1 de agosto de 2020
Me gusta pensar que siempre hay esperanza. Y es porque creo, contra todos los pronósticos de los derrotistas, que la hay. No pienso que todo tiempo pasado fue mejor, aunque reconozco que el tiempo presente es un hueso duro de roer. Pero un día, este tiempo será pasado y quiero vivir para verle la cara al que se atreva a decir que fue mejor. La pandemia, y sus harto sabidas consecuencias, son, en mi –a veces no tan humilde– entender, el mayor reto que hemos enfrentado los optimistas irredentos en el último siglo.
Si, ya sé que la posguerra de la Primera Guerra Mundial le roncó la manigueta, precisamente con una pandemia parecida a esta, que trajo consigo una gran depresión (déjà vú?). Pero por lo menos aquí, en Puerto Rico, venimos de «enterarnos» que no somos ninguna perla preciada de un viejo amigo, sino una vulgar colonia de un imperio en decadencia, hemos sufrido el saqueo de un gobierno tras otro, nos partió por la mitad un feroz huracán (dos, en realidad) que dejó al descubierto el verdadero nivel de pobreza del país y amanecimos en la sagrada festividad de los Tres Santos Reyes, a principio de este año, con un terremoto e incontables réplicas que nos han mecido hasta el mismísimo medio de la pandemia de Covid-19.
«¿Y qué tiene de bueno ese cuadro que pintas?», casi los puedo escuchar decir. Puesto así, pues nada. Pero nunca la parte buena de algo se encontró mirando solamente lo malo. Algunos no se han dado cuenta, pero necesitábamos un frenazo abrupto y lo hemos tenido. Le hemos dado un inmenso respiro a un planeta agonizante, los padres están pasando tiempo con sus hijos, los hijos adultos están cuidando de sus padres, hemos echado mano del poder salvador del humor y estamos aprendiendo que la salvación no es tan individual como pensábamos.

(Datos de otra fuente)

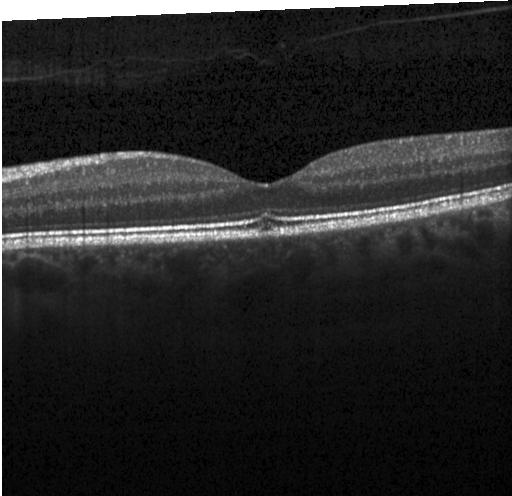

No choroidal neovascularization, no diabetic macular edema, and no drusen.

Todos extrañamos la vida que teníamos. Bromeaba mi primera suegra, al hablar de lo mucho que me quería, diciendo que: «hasta a lo malo, una se acostumbra». «¡Y hasta lo extraña!», ripostaba yo y nos reíamos juntas del estereotipo de las suegras y las nueras. Nos reíamos, pero es verdad que hasta a lo malo una se acostumbra y hasta lo extraña. Por eso, además del abrazo y el compartir con gente querida, extrañamos la prisa, la presión, los tapones y hasta a la gente que no nos caía tan bien.

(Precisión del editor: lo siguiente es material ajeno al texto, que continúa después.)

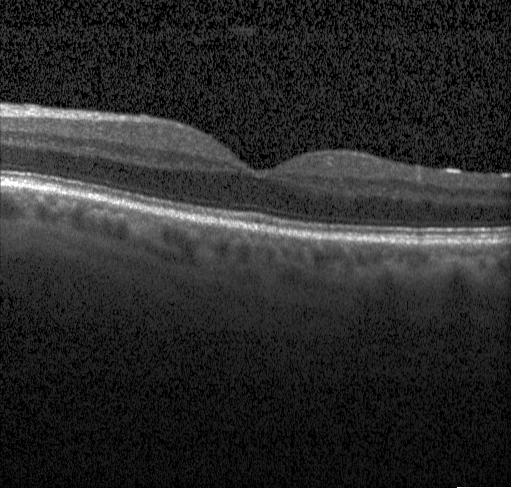

OCT B-scan
This B-scan demonstrates no evidence of choroidal neovascularization, diabetic macular edema, or drusen.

Lo que hago para que la situación no me abrume, además de mantenerme ocupada, trabajando de nuevas maneras en lo que amo, es mirarlo desde lejos. Miro la pandemia de la mal llamada gripe española de 1918 y veo a la gente ansiosa, como nosotros, con mascarillas, como nosotros y con temor a acercarse o tocarse, como nosotros. Pero veo fotos de principios de los años veinte y la gente se ve de lo más tranquila. Nadie lleva mascarillas, la gente posa junta, trabaja junta, sonríe y se abraza. En algún momento, la vida volvió a ser como antes. Seguramente, hubo secuelas. Recuerdo, por ejemplo, que a mi abuela no le gustaba saludar a la gente con besos. Dice mi tía que era, un poco , el postrauma de la pandemia. Sin embargo, mi madre, nacida en 1933, no pudo ser más besucona con la gente. Y así crió a todos sus hijos.
¿Cómo se va a ver este tiempo en cinco o diez años? ¿Volveremos a atrevernos al abrazo espontáneo, sin miedo? ¿Seremos capaces de reírnos de nosotros mismos y nuestro drama de hoy? Apuesto a que sí. Seguramente, algo en nosotros habrá cambiado. Y seguramente, habrá cambiado para bien.